> MATERIAL PROVIDED
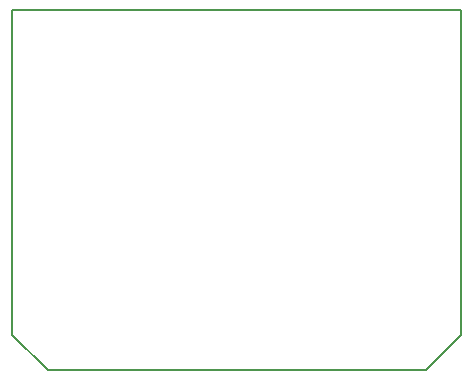
<source format=gm1>
G04 #@! TF.GenerationSoftware,KiCad,Pcbnew,5.0.2-bee76a0~70~ubuntu18.04.1*
G04 #@! TF.CreationDate,2019-03-01T14:14:17+01:00*
G04 #@! TF.ProjectId,SINE_STIMULUS_charger,53494e45-5f53-4544-994d-554c55535f63,rev?*
G04 #@! TF.SameCoordinates,Original*
G04 #@! TF.FileFunction,Profile,NP*
%FSLAX46Y46*%
G04 Gerber Fmt 4.6, Leading zero omitted, Abs format (unit mm)*
G04 Created by KiCad (PCBNEW 5.0.2-bee76a0~70~ubuntu18.04.1) date ven. 01 mars 2019 14:14:17 CET*
%MOMM*%
%LPD*%
G01*
G04 APERTURE LIST*
%ADD10C,0.150000*%
G04 APERTURE END LIST*
D10*
X121000000Y-90500000D02*
X124000000Y-87500000D01*
X89000000Y-90500000D02*
X121000000Y-90500000D01*
X86000000Y-87500000D02*
X89000000Y-90500000D01*
X86000000Y-60000000D02*
X86000000Y-87500000D01*
X86000000Y-60000000D02*
X98500000Y-60000000D01*
X124000000Y-60000000D02*
X124000000Y-87500000D01*
X111500000Y-60000000D02*
X124000000Y-60000000D01*
X111500000Y-60000000D02*
X98500000Y-60000000D01*
M02*

</source>
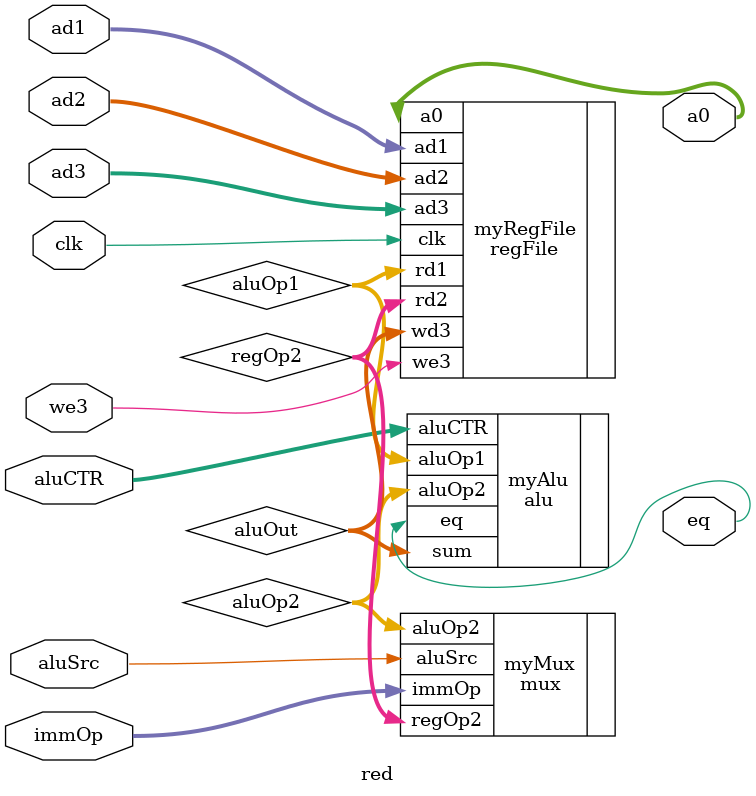
<source format=sv>
module red #(
    parameter ADDRESS_WIDTH = 5,
              DATA_WIDTH = 32
)(
    input wire clk,
    output wire [31:0] a0,
    input wire [ADDRESS_WIDTH - 1:0] ad1,
    input wire [ADDRESS_WIDTH - 1:0] ad2,
    input wire [ADDRESS_WIDTH - 1:0] ad3,
    input wire we3,
    input wire aluSrc,
    input wire [2:0] aluCTR,
    output wire eq,
    input wire [DATA_WIDTH - 1:0] immOp
);

wire [DATA_WIDTH - 1:0] aluOut;
wire [DATA_WIDTH - 1:0] aluOp1;
wire [DATA_WIDTH - 1:0] regOp2;
wire [DATA_WIDTH - 1:0] aluOp2;


regFile myRegFile(
    .ad1(ad1),
    .ad2(ad2),
    .ad3(ad3),
    .we3(we3),
    .wd3(aluOut),
    .rd1(aluOp1),
    .rd2(regOp2),
    .a0(a0),
    .clk(clk)
);

mux myMux(
    .regOp2(regOp2),
    .aluSrc(aluSrc),
    .immOp(immOp),
    .aluOp2(aluOp2)
);

alu myAlu(
    .aluOp1(aluOp1),
    .aluOp2(aluOp2),
    .aluCTR(aluCTR),
    .sum(aluOut),
    .eq(eq)
);

endmodule

</source>
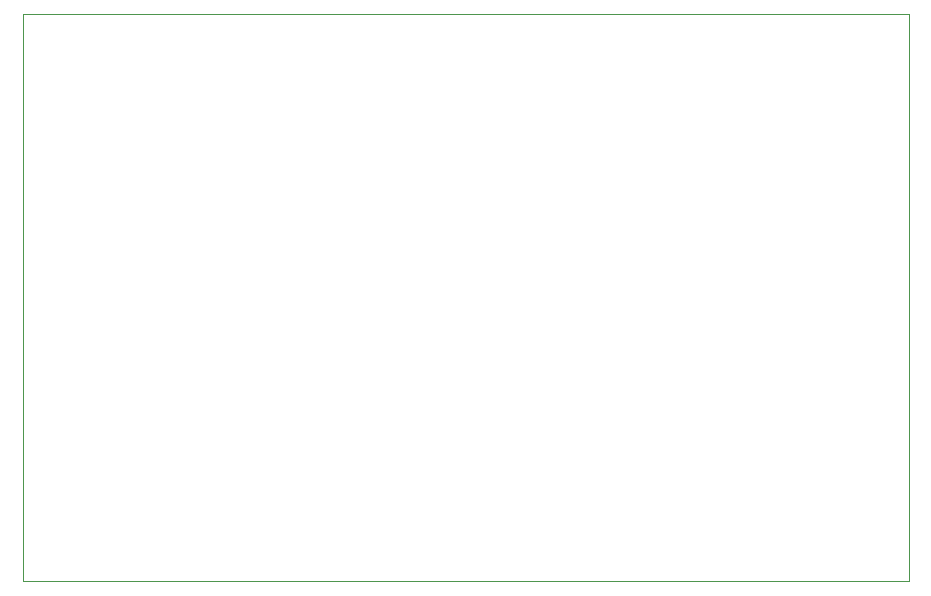
<source format=gbr>
%TF.GenerationSoftware,KiCad,Pcbnew,7.0.9*%
%TF.CreationDate,2023-11-29T12:49:05+01:00*%
%TF.ProjectId,Zabezpieczenie_UPC1237_2,5a616265-7a70-4696-9563-7a656e69655f,rev?*%
%TF.SameCoordinates,Original*%
%TF.FileFunction,Profile,NP*%
%FSLAX46Y46*%
G04 Gerber Fmt 4.6, Leading zero omitted, Abs format (unit mm)*
G04 Created by KiCad (PCBNEW 7.0.9) date 2023-11-29 12:49:05*
%MOMM*%
%LPD*%
G01*
G04 APERTURE LIST*
%TA.AperFunction,Profile*%
%ADD10C,0.100000*%
%TD*%
G04 APERTURE END LIST*
D10*
X111800000Y-75000000D02*
X186800000Y-75000000D01*
X186800000Y-123000000D01*
X111800000Y-123000000D01*
X111800000Y-75000000D01*
M02*

</source>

> EXERCISE
Scan the material above and copy every line that holds the string "APERTURE".

> YOUR RESPONSE
G04 APERTURE LIST*
G04 APERTURE END LIST*
G04 APERTURE LIST*
G04 APERTURE END LIST*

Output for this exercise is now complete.